TEXT:
§ §

Given how rare “talking” filibusters are in the modern Senate, here are some quick thoughts on why Democrats took to the floor to filibuster an otherwise routine spending bill.
Murphy took to the floor Wednesday morning after the chamber had just unanimously voted to take up the CJS bill. After Senate Majority Leader Mitch McConnell (R-Ky.) and Sen. Richard Shelby (R-Ala.), the chair of the Senate Appropriations Committee, submitted two amendments to the bill, Murphy was recognized to speak and launched into his filibuster.
Murphy was joined intermittently by more than three dozen fellow Democratic senators. So long as Murphy only yielded to colleagues for questions, no other senator could be recognized — thereby sustaining the filibuster and stalling Senate leaders eager to make progress on spending bills before breaking for the party conventions.
Was it really a filibuster? And what did Murphy want?
Some doubt that Murphy’s extended speech-making counted as a filibuster, arguing that a filibuster has to be aimed at blocking a bill. But senators have filibustered in the past to take bills hostage — not because they opposed the bill but because they sought action on another measure.
In this case, Murphy sought to force Republicans to allow votes on two amendments to the CJS bill: one amendment by Sen. Diane Feinstein (D-Calif.) would prevent people currently (or in the recent past) on the government’s terror watch list from purchasing guns. The other by Murphy would expand background checks for gun purchases to gun shows and online sales. A version of the Feinstein amendment failed 45-54 on a near party-line, procedural vote in December. An alternative amendment offered by Sen. John Cornyn (R-Texas) also died on a procedural vote that day, 55-44.

§ §

INFORMATION GIVEN:
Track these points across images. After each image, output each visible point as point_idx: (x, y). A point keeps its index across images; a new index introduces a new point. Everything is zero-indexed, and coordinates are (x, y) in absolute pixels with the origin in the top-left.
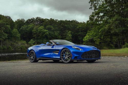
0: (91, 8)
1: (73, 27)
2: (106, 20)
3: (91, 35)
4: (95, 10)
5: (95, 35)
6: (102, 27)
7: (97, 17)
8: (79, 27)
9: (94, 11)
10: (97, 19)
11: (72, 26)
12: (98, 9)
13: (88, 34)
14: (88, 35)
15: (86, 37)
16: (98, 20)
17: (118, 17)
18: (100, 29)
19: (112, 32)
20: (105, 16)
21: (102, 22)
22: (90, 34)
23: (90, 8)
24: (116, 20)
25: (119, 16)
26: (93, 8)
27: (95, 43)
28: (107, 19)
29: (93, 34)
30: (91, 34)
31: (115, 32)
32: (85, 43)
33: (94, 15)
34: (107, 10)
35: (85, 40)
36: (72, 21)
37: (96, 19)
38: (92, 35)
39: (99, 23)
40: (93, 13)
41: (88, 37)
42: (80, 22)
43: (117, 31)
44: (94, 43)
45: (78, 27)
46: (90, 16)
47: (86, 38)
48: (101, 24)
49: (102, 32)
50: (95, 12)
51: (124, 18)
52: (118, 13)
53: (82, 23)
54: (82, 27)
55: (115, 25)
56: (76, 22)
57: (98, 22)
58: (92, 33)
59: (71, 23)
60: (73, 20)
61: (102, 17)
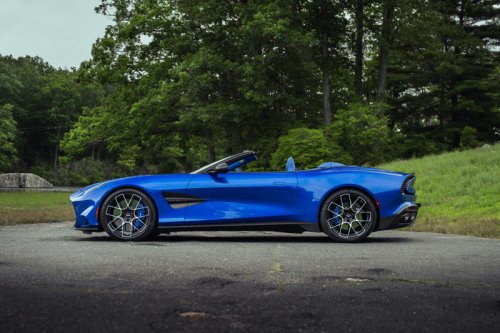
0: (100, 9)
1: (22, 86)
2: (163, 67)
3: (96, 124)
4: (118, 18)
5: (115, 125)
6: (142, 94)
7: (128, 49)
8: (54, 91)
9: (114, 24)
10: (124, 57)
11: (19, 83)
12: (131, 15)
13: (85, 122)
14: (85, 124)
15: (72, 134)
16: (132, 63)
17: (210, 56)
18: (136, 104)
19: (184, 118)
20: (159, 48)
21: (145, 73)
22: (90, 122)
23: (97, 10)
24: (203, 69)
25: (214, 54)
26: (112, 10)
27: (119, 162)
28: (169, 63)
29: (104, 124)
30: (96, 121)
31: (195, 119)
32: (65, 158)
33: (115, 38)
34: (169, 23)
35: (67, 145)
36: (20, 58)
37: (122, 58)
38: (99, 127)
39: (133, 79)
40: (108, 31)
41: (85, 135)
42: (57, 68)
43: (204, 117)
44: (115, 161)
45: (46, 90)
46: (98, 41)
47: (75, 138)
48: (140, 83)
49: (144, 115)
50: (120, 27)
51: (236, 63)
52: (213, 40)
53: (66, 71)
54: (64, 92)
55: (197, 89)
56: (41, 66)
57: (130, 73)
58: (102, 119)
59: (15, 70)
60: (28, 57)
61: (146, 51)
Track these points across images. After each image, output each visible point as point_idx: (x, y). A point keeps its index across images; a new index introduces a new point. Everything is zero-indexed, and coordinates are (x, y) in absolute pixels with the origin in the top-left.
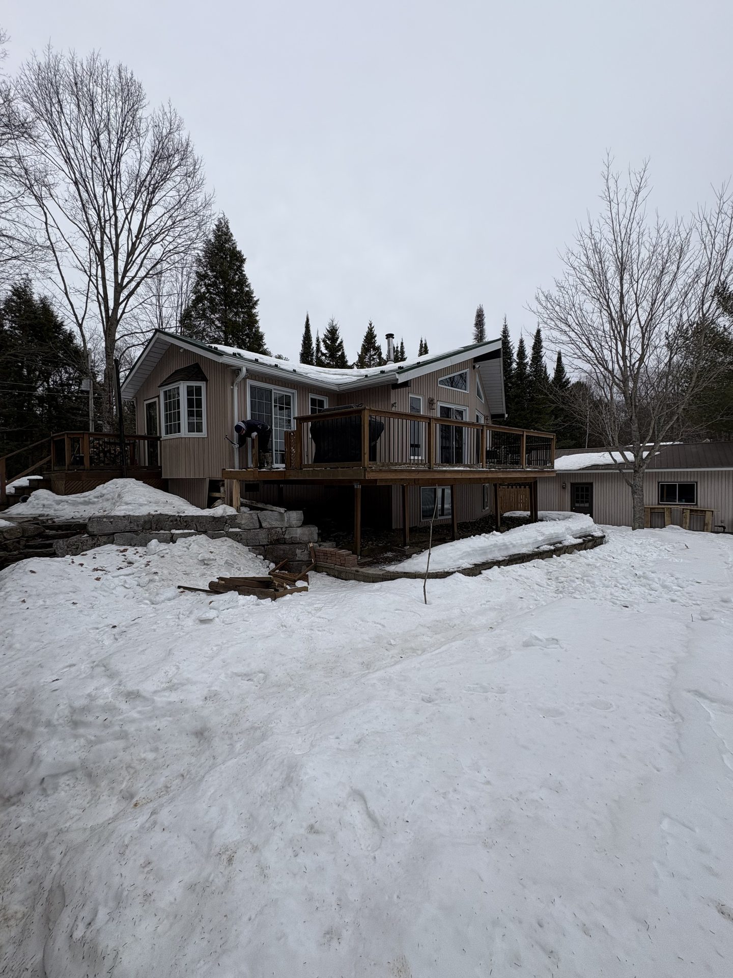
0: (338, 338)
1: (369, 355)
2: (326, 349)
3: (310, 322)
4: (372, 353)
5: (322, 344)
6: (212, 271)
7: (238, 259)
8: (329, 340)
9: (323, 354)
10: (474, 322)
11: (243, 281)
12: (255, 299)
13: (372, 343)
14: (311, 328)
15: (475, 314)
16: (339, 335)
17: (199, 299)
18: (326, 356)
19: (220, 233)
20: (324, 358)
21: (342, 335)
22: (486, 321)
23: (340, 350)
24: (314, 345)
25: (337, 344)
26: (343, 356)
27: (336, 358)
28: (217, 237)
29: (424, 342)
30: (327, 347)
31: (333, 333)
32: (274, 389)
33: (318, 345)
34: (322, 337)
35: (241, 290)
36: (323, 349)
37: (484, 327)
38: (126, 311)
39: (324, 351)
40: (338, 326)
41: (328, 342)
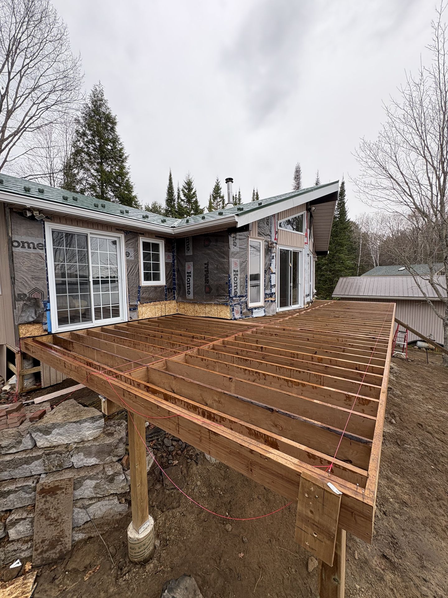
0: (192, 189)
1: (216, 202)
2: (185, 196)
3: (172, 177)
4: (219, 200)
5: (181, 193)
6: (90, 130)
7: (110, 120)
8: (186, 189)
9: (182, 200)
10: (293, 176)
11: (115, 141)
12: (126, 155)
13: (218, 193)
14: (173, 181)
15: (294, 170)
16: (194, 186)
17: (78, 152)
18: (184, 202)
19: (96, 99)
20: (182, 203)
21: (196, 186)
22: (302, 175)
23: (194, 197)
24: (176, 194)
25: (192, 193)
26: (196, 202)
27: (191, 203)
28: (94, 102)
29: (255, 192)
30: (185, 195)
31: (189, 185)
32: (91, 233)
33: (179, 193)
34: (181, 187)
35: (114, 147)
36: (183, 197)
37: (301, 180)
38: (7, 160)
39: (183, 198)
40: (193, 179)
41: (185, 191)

§ §

TASK STATEMENT:
In the text about the Senate filibuster, what would Murphy's own amendment to the CJS bill have done? The rows were drawn from a different source than the text.

EXPECTED ANSWER:
It would have expanded background checks for gun purchases to gun shows and online sales.